The Mediterranean monk seal was abundant in Madeira in the 15th century according to the accounts of the first Europeans to land on its coasts. Unfortunately it was persecuted for its fat and skin and almost disappeared entirely. By the middle of the 20th century, as a result of fishing pressure also, monk seals remained only in remote and inaccessible parts of the archipelago. In the 1980s, it was estimated that only 6-8 individuals remained in the Desertas Islands. Such paltry numbers did not augur well, but in 1988 the Madeira Natural Park Service began a programme to recover this population, leading to the creation of the Desertas Islands Nature Reserve in 1990, as well as the substitution of non-selective fishing techniques, which slowed the decline and prevented imminent extinction.

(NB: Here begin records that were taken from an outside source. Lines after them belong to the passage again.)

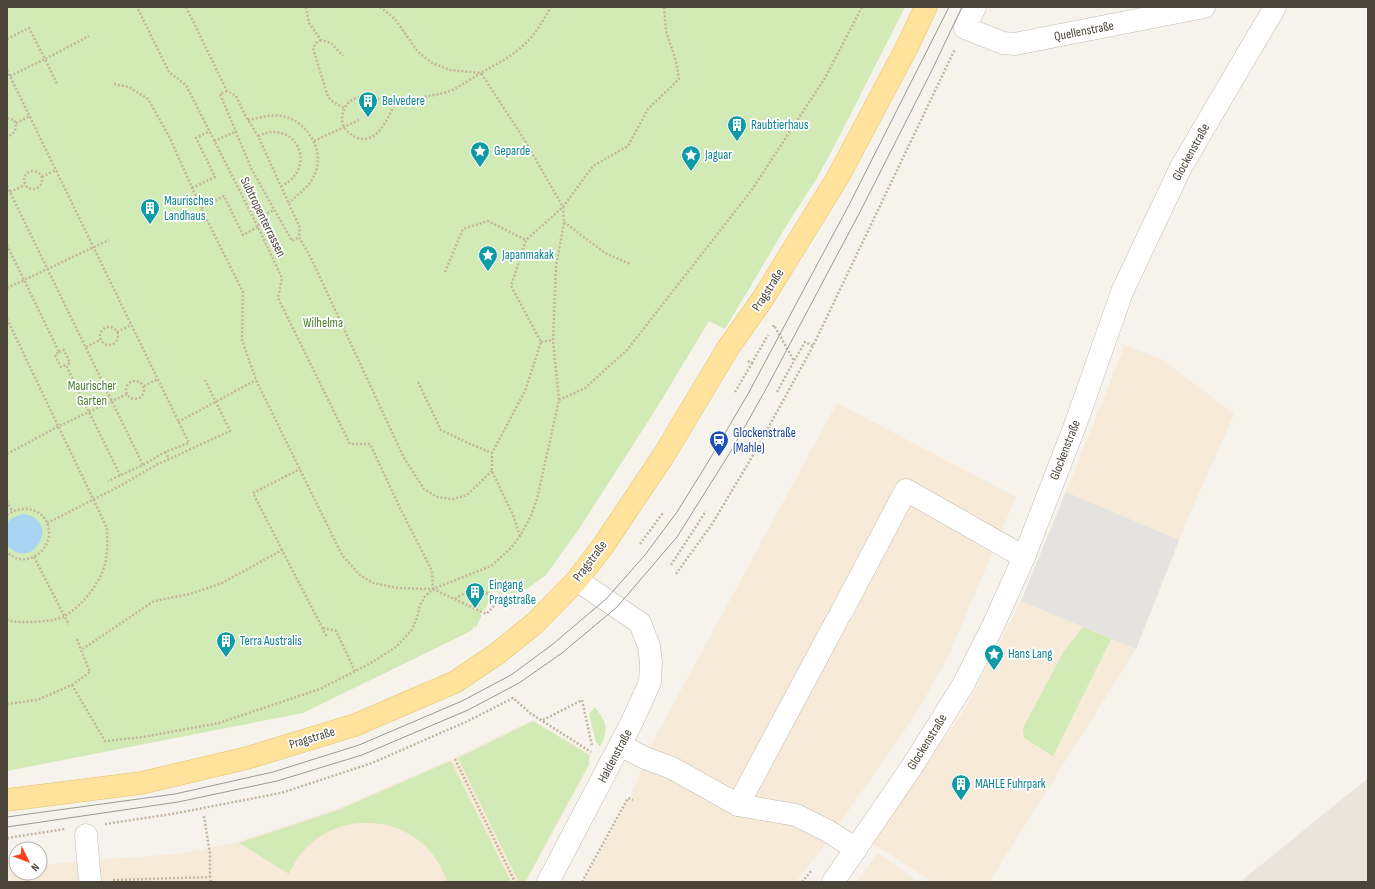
<svg xmlns="http://www.w3.org/2000/svg" width="1375" height="889" font-family="'Sofia Sans Condensed',sans-serif">
  <style>
    .residential { fill: #eae5da }
    .commercial { fill: #f7ead8 }
    .green { fill: #d2eab5 }
    .parking { fill: #e5e3e0 }
    .water { fill: #a9d4f2 }
    .lines { fill: none; stroke-linecap: round; stroke-linejoin: round }
    .minor-casing { stroke: #c2bbae; stroke-width: 23 }
    .major-casing { stroke: #e6c16a; stroke-width: 23 }
    .path { stroke: #c4b79f; stroke-width: 2.5; stroke-dasharray: 2 2; stroke-linecap: butt }
    .minor { stroke: #fff; stroke-width: 22 }
    .major { stroke: #ffe39c; stroke-width: 22 }
    .tram { stroke: #9a9a9a; stroke-width: 1 }
    .labels { text-anchor: middle; dominant-baseline: central; stroke-width: 3.5; stroke-linejoin: round; paint-order: stroke }
    .street-label { font-size: 13px; fill: #4b4439; stroke: #fff }
    .culture-label { font-size: 13px; fill: #0d838f; stroke: #fff; text-anchor: start }
    .park-label { font-size: 13px; fill: #4a7f2a; stroke: #fff }
    .transit-label { font-size: 13px; fill: #164399; stroke: #fff; text-anchor: start }
  </style>
  <rect width="100%" height="100%" fill="#f6f3ec"/>
  <polygon class="residential" points="1368,778 1368,882 1240,882"/>
  <g class="commercial">
    <polygon points="1125,345 1163,360 1234,414 1185,525 1136,649 989,882 933,882 873,844 966,707 1021,601 1066,492"/>
    <polygon points="837,403 1016,497 948,657 914,717 821,850 796,882 584,882 633,792 649,749"/>
    <polygon points="533,720 590,754 590,765 526,882 7,882 7,868 16,867 16,873 40,873 40,865 185,853 237,842 337,809 447,761"/>
    <polygon points="878,853 919,882 857,882"/>
  </g>
  <g class="green">
    <polygon points="7,7 905,7 837,141 817,178 788,223 725,329 709,321 656,409 579,529 546,575 521,593 501,594 492,590 488,598 490,599 484,611 482,610 480,614 482,615 476,627 474,626 471,631 303,713 7,771"/>
    <polygon points="1083,627 1111,639 1053,756 1024,738 1023,728 1064,651"/>
    <path d="M595 707C607 724 609 728 600 747L596 742 589 714Z"/>
    <polygon points="533,721 589,755 589,764 525,882 519,882 458,758"/>
    <path d="M451 761 511 882H447C424 807 320 802 289 874L239 843 338 810Z"/>
  </g>
  <polygon class="parking" points="1066,492 1179,540 1136,649 1021,601"/>
  <path class="water" d="M23 514C63 520 32 574 7 545V523L12 518Z"/>
  <g class="lines">
    <g class="minor-casing">
      <g id="minor">
        <polyline points="975,7 965,28 1003,43 1015,44 1204,7"/>
        <polyline points="841,613 906,490 1024,557"/>
        <polyline points="620,745 645,758 672,768 738,805 796,815 828,831 856,849"/>
        <polyline points="738,805 837,620"/>
        <polyline points="86,835 90,882"/>
        <polyline points="548,882 632,722 650,682 651,662 649,646 640,623 577,580"/>
        <polyline points="833,882 913,765 963,685 992,628 1024,557 1076,423 1122,292 1181,167 1275,7"/>
      </g>
    </g>
    <g class="major-casing">
      <polyline id="major" points="7,800 141,783 247,758 355,725 455,682 498,653 535,623 577,580 603,546 664,455 728,348 762,300 838,177 907,47 926,7"/>
    </g>
    <g class="path">
      <polyline points="186,7 227,91 236,96 245,115 258,136 300,228 299,237 311,258 404,458 424,489 437,497 453,499 467,495 492,471"/>
      <polyline points="306,7 309,23 321,40 331,43 343,56"/>
      <polyline points="380,7 395,19 418,52 432,63 450,70 481,73"/>
      <polyline points="7,39 29,28 45,59 89,36"/>
      <polyline points="321,40 316,43 313,48 328,97 333,102 344,108"/>
      <polyline points="7,70 189,443 165,452 143,465 108,481"/>
      <polyline points="10,76 45,59 57,84"/>
      <path d="M114 84 129 87 148 99 170 138 201 208 243 292 242 340 256 380 342 555 360 575 373 583 398 588 433 589 491 566 511 548 520 536 531 516 537 499 559 400 553 340 556 267 564 222 563 207 524 139 481 73C494 65 508 59 519 49 533 38 542 23 551 7"/>
      <polyline points="227,91 220,94 252,170 292,241 299,237"/>
      <path d="M396 102C388 116 379 144 358 138 352 136 347 132 344 127 339 117 344 103 354 99 368 93 383 102 396 102 403 102 411 99 417 98 427 96 437 95 447 92 459 88 470 79 481 73"/>
      <path d="M7 118 14 120C18 127 15 135 7 136"/>
      <path d="M248 120C259 118 271 114 282 116 308 121 326 152 314 176 309 187 297 195 289 203"/>
      <polyline points="16,123 30,116"/>
      <path d="M258 136C295 118 319 166 282 186"/>
      <polyline points="214,141 237,131"/>
      <polyline points="314,141 359,120"/>
      <circle cx="33" cy="180" r="9"/>
      <polyline points="42,177 56,170"/>
      <polyline points="7,186 143,465"/>
      <polyline points="192,188 215,177 196,138 210,131"/>
      <polyline points="10,192 25,185"/>
      <polyline points="185,204 196,198"/>
      <polyline points="201,208 224,196 243,235 258,227 263,215 274,210"/>
      <polyline points="564,222 605,253 630,264"/>
      <polyline points="7,245 59,352 55,355 61,367 66,365 120,475"/>
      <polyline points="445,272 463,229 488,221 526,240"/>
      <polyline points="7,288 109,240"/>
      <path d="M7 319 107 528C107 538 108 549 106 559 103 580 83 605 65 616 55 622 19 624 7 620"/>
      <circle cx="109" cy="336" r="9"/>
      <polyline points="773,327 774,325 794,361 805,342 813,346"/>
      <polyline points="117,332 131,325"/>
      <polyline points="541,342 553,340"/>
      <polyline points="86,347 100,340"/>
      <polyline points="59,352 64,350 70,363 66,365"/>
      <polyline points="748,361 752,363 768,335"/>
      <circle cx="135" cy="390" r="9"/>
      <polyline points="418,382 441,430 468,443 492,453"/>
      <polyline points="144,386 158,379"/>
      <polyline points="735,392 752,363"/>
      <polyline points="777,392 794,361"/>
      <polyline points="559,400 585,388 627,350 751,191 825,78 862,7"/>
      <polyline points="178,422 256,380"/>
      <polyline points="165,452 169,459"/>
      <polyline points="7,454 59,426 127,394"/>
      <polyline points="7,501 12,511"/>
      <path d="M7 515C23 503 48 509 49 532 50 549 32 564 15 558 12 556 10 554 7 553"/>
      <polyline points="47,523 118,487 156,465 230,431 205,380"/>
      <polyline points="520,536 513,515 492,471 492,453 525,391 541,342 511,286 526,240 563,207 593,166 628,146 648,109 679,79 676,61 666,31 664,7"/>
      <polyline points="640,544 663,513"/>
      <polyline points="282,550 253,493 300,469"/>
      <polyline points="34,557 69,625"/>
      <polyline points="671,565 706,511"/>
      <polyline points="676,574 712,524 755,452 813,346 955,49"/>
      <polyline points="433,589 486,614 501,599 525,597 527,595"/>
      <polyline points="455,599 474,587 500,599"/>
      <polyline points="323,628 336,631 355,671"/>
      <polyline points="77,639 81,650"/>
      <polyline points="72,685 105,741 143,737 219,723 320,689 371,663 396,647 411,631 417,618 420,605 425,596 433,589 432,571 400,508 370,444 350,444 278,298 282,278 258,227 186,85 169,72 137,7"/>
      <polyline points="7,704 37,700 72,685 90,672 81,650 154,601 190,594 222,583 282,550 327,637"/>
      <polyline points="543,720 582,700 592,746"/>
      <polyline points="455,759 515,882"/>
      <polyline points="204,816 210,854 210,877"/>
      <polyline points="105,824 172,814 281,793 372,763 468,721 513,698 530,713 591,752"/>
      <polyline points="7,838 65,829"/>
      <polyline points="113,880 210,877 211,881"/>
      <polyline points="582,882 628,798 633,800"/>
      <polyline points="802,882 812,870"/>
    </g>
    <use href="#minor" class="minor"/>
    <use href="#major" class="major"/>
    <g class="tram">
      <polyline points="7,817 175,794 273,772 359,745 462,701 511,675 553,644 606,599 645,555 677,512 708,462 748,394 850,203 949,7"/>
      <polyline points="7,827 178,802 277,781 362,755 468,710 519,683 562,653 617,607 677,537 731,451 766,389 861,210 932,70 962,7"/>
    </g>
  </g>
  <defs>
    <g id="building-pin" transform="scale(1)"><path d="M0 17L-7.5 6A9.5 9.5 0 1 1 7.5 6Z" fill="#0f9aa8" stroke="#fff"/><path d="M-4-6H4V6H1V3H-1V6H-4ZM-2.5-4.3h1.7v1.8h-1.7ZM.8-4.3h1.7v1.8H.8ZM-2.5-1h1.7V.8h-1.7ZM.8-1h1.7V.8H.8Z" fill="#fff"/></g>
    <g id="sight-pin" transform="scale(1)"><path d="M0 17L-7.5 6A9.5 9.5 0 1 1 7.5 6Z" fill="#0f9aa8" stroke="#fff"/><path d="M0-6L1.8-2.2L6-1.7L2.9 1.2L3.7 5.4L0 3.3L-3.7 5.4L-2.9 1.2L-6-1.7L-1.8-2.2Z" fill="#fff"/></g>
    <g id="station-pin" transform="scale(1)"><path d="M0 17L-7.5 6A9.5 9.5 0 1 1 7.5 6Z" fill="#1a4fb4" stroke="#fff"/><path d="M-3-6H3Q5-6 5-4V2Q5 4 3 4L4.5 6H3L1.5 4h-3L-3 6H-4.5L-3 4Q-5 4-5 2V-4Q-5-6-3-6ZM-3.5-4v3h7v-3ZM-3.5 1v1.5H-2V1ZM2 1v1.5H3.5V1Z" fill="#fff"/></g>
  </defs>
  <g fill-rule="evenodd">
    <use href="#building-pin" x="368" y="101"/>
    <use href="#building-pin" x="737" y="125"/>
    <use href="#sight-pin" x="480" y="151"/>
    <use href="#sight-pin" x="691" y="155"/>
    <use href="#building-pin" x="150" y="208"/>
    <use href="#sight-pin" x="488" y="255"/>
    <use href="#station-pin" x="719" y="440"/>
    <use href="#building-pin" x="475" y="592"/>
    <use href="#building-pin" x="226" y="641"/>
    <use href="#sight-pin" x="994" y="654"/>
    <use href="#building-pin" x="961" y="784"/>
  </g>
  <g class="labels">
    <g class="street-label">
      <text transform="translate(1084 31) rotate(-11)">Quellenstraße</text>
      <text transform="translate(1191 152) rotate(-61)">Glockenstraße</text>
      <text transform="translate(263 217) rotate(64)">Subtropenterrassen</text>
      <text transform="translate(768 290) rotate(-57)">Pragstraße</text>
      <text transform="translate(1065 450) rotate(-69)">Glockenstraße</text>
      <text transform="translate(590 561) rotate(-53)">Pragstraße</text>
      <text transform="translate(312 738) rotate(-17)">Pragstraße</text>
      <text transform="translate(927 742) rotate(-58)">Glockenstraße</text>
      <text transform="translate(615 756) rotate(-62)">Haldenstraße</text>
    </g>
    <g class="culture-label">
      <text x="382" y="101">Belvedere</text>
      <text x="751" y="125">Raubtierhaus</text>
      <text x="494" y="151">Geparde</text>
      <text x="705" y="155">Jaguar</text>
      <text x="164" y="201">Maurisches<tspan x="164" dy="15">Landhaus</tspan></text>
      <text x="502" y="255">Japanmakak</text>
      <text x="489" y="585">Eingang<tspan x="489" dy="15">Pragstraße</tspan></text>
      <text x="240" y="641">Terra Australis</text>
      <text x="1008" y="654">Hans Lang</text>
      <text x="975" y="784">MAHLE Fuhrpark</text>
    </g>
    <g class="park-label">
      <text x="323" y="323">Wilhelma</text>
      <text x="92" y="386">Maurischer<tspan x="92" dy="15">Garten</tspan></text>
    </g>
    <g class="transit-label">
      <text x="733" y="433">Glockenstraße<tspan x="733" dy="15">(Mahle)</tspan></text>
    </g>
  </g>
  <rect width="1375" height="889" fill="none" stroke="#4b4439" stroke-width="16"/>
  <g transform="translate(28 861) rotate(132)"><circle r="19" fill="#ffffff" stroke="#b7b4b0"/>
  <path d="M0-3L7 15L0 10L-7 15Z" fill="#fc3f1d"/>
  <text y="-6" font-size="11" font-weight="bold" text-anchor="middle" fill="#4b4439">N</text>
  </g>
</svg>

Since then the programme has been maintained and numbers have gradually increased, up to the current estimate of 30-40 individuals.

Accordingly, in recent years the Madeira Natural Park Service has recorded an increasing number of sightings on the island of Madeira of animals coming from the Desertas Islands. This recolonization is creating a clear change in the conservation status of the species, since there is increased contact with human activities like fishing, scuba diving, cetacean watching, etc. It is, therefore, necessary to redefine strategies to reduce these threats, improve protection of the monk seal and its habitat, and implement a conservation status surveillance system in the archipelago for both, allowing future updates and monitoring. These are the foundations and objectives of this project.